Specifically, Principi asked the DEQ to release the data for testing water quality at Pond D, where the coal ash is being consolidated and capped with a synthetic liner, and release test results from a surface water sampling plan. Further, he demanded that DEQ conduct an alternatives analysis to see if recycling and landfilling coal ash would be safer.

Principi also said he wants to see documentation of measures to prevent a “catastrophic failure” of Dominion’s cap-in-place proposal. “Nobody here wants to repeat the mistakes of Buffalo Creek, Kingston or Dan River,” he said, citing three notorious examples of coal ash spills.

Board Chairman Corey Stewart, a Republican candidate for governor, appeared midway through the hearing and ramped up the rhetoric. It was unacceptable to leave four million tons of coal ash in place, he said, especially given Dominion’s track record of dealing with the County. “Dominion has been less than honest with Prince William County. Dominion lies. You have to be very skeptical of what they tell you.”

Dominion did not respond to the criticisms leveled against it. Cathy Taylor, Dominion’s senior environmental officer, delivered prepared remarks at the beginning of the hearing that repeated the company’s talking points.

Coal ash has been stored safely at Possum Point since 1948, Taylor said, but new EPA regulations require the company to close the ponds permanently. The company is de-watering the coal ponds now.
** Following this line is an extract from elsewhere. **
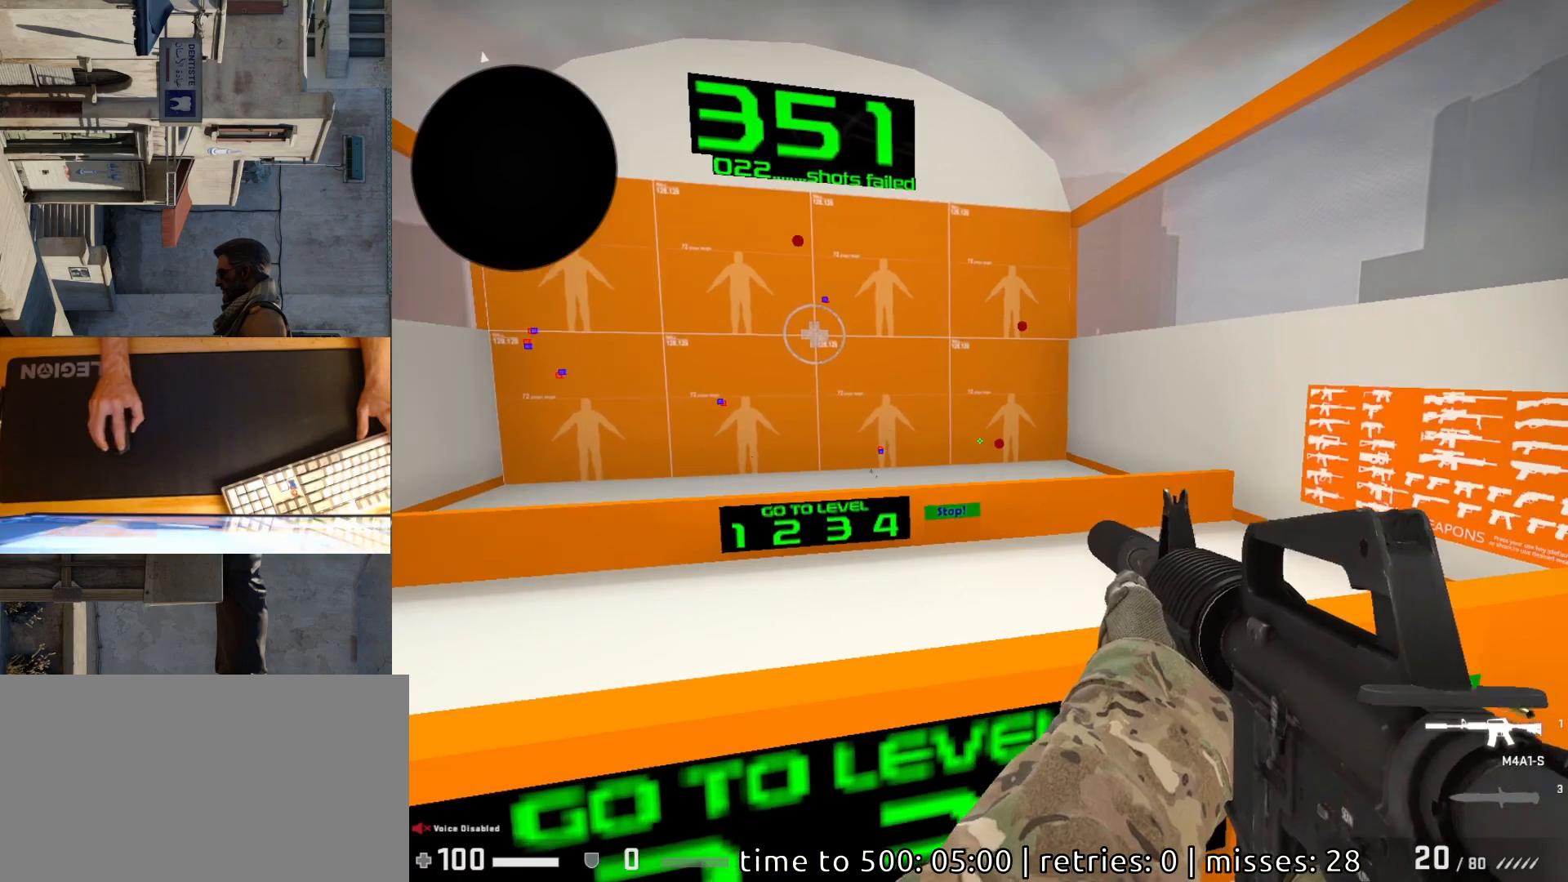
{"keys": [], "mouse": [], "events": [[250, "mouse_left", "down"], [333, "mouse_left", "up"]]}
The company has made proactive improvements to the dewatering process to “make the system better, more effective,” and it is posting water-quality testing results “so neighbors know that Quantico Creek is being protected.”

When the de-watering is complete, the next phase will be consolidating the coal ash from five ponds into the 64-acre Pond D. Under the requested solid waste permit, Dominion would cover the pond with “a high-density polyethelene cap to prevent rainwater or any moisture from coming into contact with the ash; a drainage layer designed to drain water away from the cap; then 24 inches of soil and vegetation.”

The company has already installed a monitoring network of 24 wells around the coal ash ponds, Taylor said. “If groundwater monitoring indicates that further action is needed, then both state and federal requirements mandates that additional measures will be put int place.” Pond D will be inspected on a regular basis to maintain integrity of the cover system, she added, and a professional dam-safety engineer will inspect the facility once a year.

While citizen comments were overwhelmingly opposed to Dominion’s plan, two women opposed the alternative of trucking coal ash to a landfill. Possum Point Road is a narrow, winding, two-lane road not constructed for truck traffic, said Eileen Thrall, who lives on the road. She is worried about congestion and the potential for traffic accidents.

Greg Buppert, an attorney with the Southern Environmental Law Center (SELC), warned that Pond D “will not have two basic features that all modern landfills are required to have in Virginia to protect groundwater: a synthetic liner under the ash and a leachate collection system.”

Recent monitoring shows that heavy metals emanating from coal ash at Pond D are getting into the groundwater, Buppert said. “Will Dominion’s closure plan stop this pollution? The answer is that we don’t know. Dominion is required to demonstrate that groundwater is not in contact with the ash at Possum Point. But the company won’t provide that information until October 2018, at which point the cap-in-place construction could be complete.”

“Is Dominion’s plan the best solution for dealing with the coal as at Possum Point? Again we don’t know,” he said. “DEQ and Dominion should not rush forward to cap ash at Pond D  at Possum Point before assessing the full range of alternatives for dealing with this legacy waste.”

Prince William County has well-established authority to regulate landfills within its borders, Buppert said. Given the sentiments expressed by county supervisors at the hearing, he said, county intervention is a real possibility.